Selecting films to showcase at the JFilm Festival is not an easy task, according to Shapiro. She said curating the festival requires the work of several staff members and volunteers to preview each film and organize the festival’s events.
“There’s a variety of people that work with us locally to preview and provide their feedback that helps us curate our selections,” Shapiro said. “We have developed certain criteria that we look for and we’re trying to maintain a really diverse set of film previewers”.
But adapting to the festival’s completely online format has posed some challenges. Spitz Cohan said organizing the JFilm festival has been a learning process.
“We are learning a completely different way of doing business, so we had no experience at all in virtual programming,” Spitz Cohan said. “Just learning how to do that seems like an entirely new job or at least a new part of our job. I’m glad that we are in a medium that lends itself to be shared digitally.”
Meanwhile, filmmakers and directors also needed to adapt to a virtual landscape. Barry Avrich directed his documentary “Howie Mandel: But, Enough About Me” as the COVID-19 pandemic began. The documentary centers on Howie Mandel and his mental health struggles, as well as his career in comedy.
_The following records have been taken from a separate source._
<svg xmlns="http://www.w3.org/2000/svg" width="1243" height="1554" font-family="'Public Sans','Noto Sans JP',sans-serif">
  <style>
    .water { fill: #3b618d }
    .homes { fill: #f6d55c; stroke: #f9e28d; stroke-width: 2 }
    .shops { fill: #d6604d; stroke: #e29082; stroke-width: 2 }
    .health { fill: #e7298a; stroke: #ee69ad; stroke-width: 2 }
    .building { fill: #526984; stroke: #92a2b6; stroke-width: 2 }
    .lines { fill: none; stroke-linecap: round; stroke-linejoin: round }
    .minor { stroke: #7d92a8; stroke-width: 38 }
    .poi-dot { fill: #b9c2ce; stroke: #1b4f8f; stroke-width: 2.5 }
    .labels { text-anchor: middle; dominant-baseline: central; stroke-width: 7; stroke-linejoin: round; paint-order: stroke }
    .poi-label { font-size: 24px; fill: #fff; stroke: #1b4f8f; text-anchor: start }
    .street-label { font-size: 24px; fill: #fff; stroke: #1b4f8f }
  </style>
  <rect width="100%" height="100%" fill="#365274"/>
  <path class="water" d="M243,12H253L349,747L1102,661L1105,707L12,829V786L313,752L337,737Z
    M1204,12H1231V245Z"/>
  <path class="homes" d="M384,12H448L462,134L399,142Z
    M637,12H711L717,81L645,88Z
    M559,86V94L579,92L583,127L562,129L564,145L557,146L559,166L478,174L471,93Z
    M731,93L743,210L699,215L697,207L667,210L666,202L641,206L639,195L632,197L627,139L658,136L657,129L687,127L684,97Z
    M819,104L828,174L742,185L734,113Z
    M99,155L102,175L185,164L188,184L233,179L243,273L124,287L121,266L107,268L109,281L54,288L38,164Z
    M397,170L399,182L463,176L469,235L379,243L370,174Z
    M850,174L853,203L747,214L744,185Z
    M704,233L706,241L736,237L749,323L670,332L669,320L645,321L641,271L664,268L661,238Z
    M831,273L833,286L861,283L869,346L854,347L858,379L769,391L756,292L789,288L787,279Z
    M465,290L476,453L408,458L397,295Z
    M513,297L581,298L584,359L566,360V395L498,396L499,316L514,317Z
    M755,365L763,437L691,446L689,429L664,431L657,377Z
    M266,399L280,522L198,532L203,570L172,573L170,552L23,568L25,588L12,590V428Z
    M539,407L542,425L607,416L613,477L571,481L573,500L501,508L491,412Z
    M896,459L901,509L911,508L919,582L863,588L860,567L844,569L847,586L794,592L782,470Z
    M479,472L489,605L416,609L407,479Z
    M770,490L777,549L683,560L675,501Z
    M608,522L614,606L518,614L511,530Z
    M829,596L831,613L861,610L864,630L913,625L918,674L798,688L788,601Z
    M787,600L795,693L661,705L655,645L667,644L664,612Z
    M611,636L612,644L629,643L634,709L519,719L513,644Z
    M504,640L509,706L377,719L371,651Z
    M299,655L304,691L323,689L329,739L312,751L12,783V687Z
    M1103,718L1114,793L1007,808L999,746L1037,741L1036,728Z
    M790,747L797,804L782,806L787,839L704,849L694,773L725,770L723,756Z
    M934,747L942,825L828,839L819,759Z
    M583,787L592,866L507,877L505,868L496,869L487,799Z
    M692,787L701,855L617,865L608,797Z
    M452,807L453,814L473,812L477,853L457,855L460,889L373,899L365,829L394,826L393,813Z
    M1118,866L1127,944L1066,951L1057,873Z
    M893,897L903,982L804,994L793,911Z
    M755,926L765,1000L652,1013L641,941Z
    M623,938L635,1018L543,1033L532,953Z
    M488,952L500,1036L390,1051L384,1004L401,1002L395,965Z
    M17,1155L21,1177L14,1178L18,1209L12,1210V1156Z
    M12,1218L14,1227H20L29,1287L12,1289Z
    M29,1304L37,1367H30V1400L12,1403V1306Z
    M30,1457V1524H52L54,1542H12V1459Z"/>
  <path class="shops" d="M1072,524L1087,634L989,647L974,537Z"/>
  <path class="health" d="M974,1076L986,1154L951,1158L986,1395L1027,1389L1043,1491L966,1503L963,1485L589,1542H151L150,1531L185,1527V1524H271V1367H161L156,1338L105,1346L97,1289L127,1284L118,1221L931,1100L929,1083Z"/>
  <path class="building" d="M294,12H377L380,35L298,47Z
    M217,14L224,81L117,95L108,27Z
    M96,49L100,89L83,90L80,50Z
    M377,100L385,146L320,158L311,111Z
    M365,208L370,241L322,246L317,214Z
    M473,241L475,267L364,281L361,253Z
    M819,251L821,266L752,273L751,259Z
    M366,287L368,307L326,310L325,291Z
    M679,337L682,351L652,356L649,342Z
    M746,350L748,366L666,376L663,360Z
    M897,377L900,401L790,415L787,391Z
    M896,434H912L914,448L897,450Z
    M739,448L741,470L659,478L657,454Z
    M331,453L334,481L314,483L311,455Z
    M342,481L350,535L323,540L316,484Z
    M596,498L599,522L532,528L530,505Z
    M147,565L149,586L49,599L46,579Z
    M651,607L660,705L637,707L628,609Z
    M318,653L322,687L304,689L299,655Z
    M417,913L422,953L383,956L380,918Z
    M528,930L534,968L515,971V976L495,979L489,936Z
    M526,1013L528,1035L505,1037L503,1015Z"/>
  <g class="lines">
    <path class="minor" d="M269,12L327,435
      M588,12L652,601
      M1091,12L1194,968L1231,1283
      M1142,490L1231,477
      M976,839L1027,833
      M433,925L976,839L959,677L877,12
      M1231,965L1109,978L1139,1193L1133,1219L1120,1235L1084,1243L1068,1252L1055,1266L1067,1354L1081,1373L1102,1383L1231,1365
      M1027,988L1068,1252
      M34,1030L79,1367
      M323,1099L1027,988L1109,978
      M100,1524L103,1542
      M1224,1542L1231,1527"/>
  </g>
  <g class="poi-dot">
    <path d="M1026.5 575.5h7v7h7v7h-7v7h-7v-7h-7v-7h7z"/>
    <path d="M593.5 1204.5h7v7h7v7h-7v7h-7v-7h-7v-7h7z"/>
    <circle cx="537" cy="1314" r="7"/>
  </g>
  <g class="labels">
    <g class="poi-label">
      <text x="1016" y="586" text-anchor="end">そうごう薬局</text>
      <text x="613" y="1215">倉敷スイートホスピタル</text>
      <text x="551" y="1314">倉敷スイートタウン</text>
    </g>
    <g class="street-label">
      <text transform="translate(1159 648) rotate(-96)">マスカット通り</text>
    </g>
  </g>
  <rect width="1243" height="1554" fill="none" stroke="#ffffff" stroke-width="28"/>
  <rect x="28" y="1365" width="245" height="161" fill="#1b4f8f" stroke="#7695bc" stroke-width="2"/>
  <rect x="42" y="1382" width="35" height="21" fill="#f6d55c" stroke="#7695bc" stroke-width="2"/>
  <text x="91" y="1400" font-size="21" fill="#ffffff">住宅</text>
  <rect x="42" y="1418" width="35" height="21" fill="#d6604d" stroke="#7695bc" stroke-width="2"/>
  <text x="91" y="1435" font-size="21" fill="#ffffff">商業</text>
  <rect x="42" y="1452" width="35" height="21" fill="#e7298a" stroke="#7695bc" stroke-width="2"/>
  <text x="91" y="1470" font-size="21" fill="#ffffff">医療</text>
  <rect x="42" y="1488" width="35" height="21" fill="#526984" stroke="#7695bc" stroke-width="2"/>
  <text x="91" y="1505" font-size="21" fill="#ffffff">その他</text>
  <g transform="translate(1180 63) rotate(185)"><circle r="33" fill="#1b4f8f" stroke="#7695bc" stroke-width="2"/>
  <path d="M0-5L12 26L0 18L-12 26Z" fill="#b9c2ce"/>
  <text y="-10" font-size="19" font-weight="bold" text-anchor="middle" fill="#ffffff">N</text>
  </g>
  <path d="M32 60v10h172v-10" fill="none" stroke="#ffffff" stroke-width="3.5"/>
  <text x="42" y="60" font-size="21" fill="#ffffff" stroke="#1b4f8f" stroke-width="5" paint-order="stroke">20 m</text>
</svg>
Avrich said his friendship with Mandel inspired him to direct the film, and he thinks it provides an insightful look at Mandel’s life.
“It was going to be a candid look at his life and show people a different side. So I loved doing it because for Howie, it’s all about his audience and his family,” Avrich said. “It’s not about him, hence the title “But, Enough About Me.” It’s never about him, but what can he do for you.”
Avrich said directing the film made him realize how similar he is to Mandel.
“Any time I could spend with him is the best because he is kinetic energy, like a spinning top, like me, and we both don’t sleep. We both thrive on finding comedy,” Avrich said.
The COVID-19 pandemic also posed some challenges while filming the documentary. Avrich said he needed to get creative.
“Another favorite part was figuring out how to pivot because we were shooting as COVID hit last March. We had to find a way to keep filming,” Avrich said. “I would send the crew to film somebody, but I would be directing and asking the questions through Zoom or teleconference.”
One of the most important aspects of the JFilm Festival is its connection to the Jewish community. Avrich said cultural film festivals like JFilm provide an outlet for creative expression that brings people together.
“Cultural film festivals or film festivals that center on a certain aspect of our culture and our diversity are vitally important because it lets you explore certain cultures’ sense of comedy, their drama, their individuality, their emotion,” Avrich said.
Even though JFilm has a cultural aspect, it does not significantly differ from other film festivals — Spitz Cohan said the process is very much the same when compared to other festivals.
“I’m not really sure that it has a lot of differences in the sense that we go through the same processes of previewing a bunch of films and engaging volunteer previewers,” Spitz Cohan said. “They’re the same steps, it’s just the only difference is that the content has some relationship to Judaism.”
Shapiro also said she hopes the festival — as the Pittsburgh region’s largest Jewish cultural event, according to the organization’s website — will diversify its audience in the future.
“Here in the Pittsburgh region, there are a lot of really great comedians and young filmmakers who are making extraordinary documentaries that I think some of the college-age and young professionals in Pittsburgh are really missing out on. I would like to see the attendance at our Jewish Film Festival diversify,” Shapiro said.
Spitz Cohan said would like to see a younger turnout as well, and encouraged Pitt students to learn more about Jewish faith and culture.
“I think students would really enjoy the majority of the films in the festival. I would just encourage students because this year it’s just a really great way to see some really great films,” Spitz Cohan said.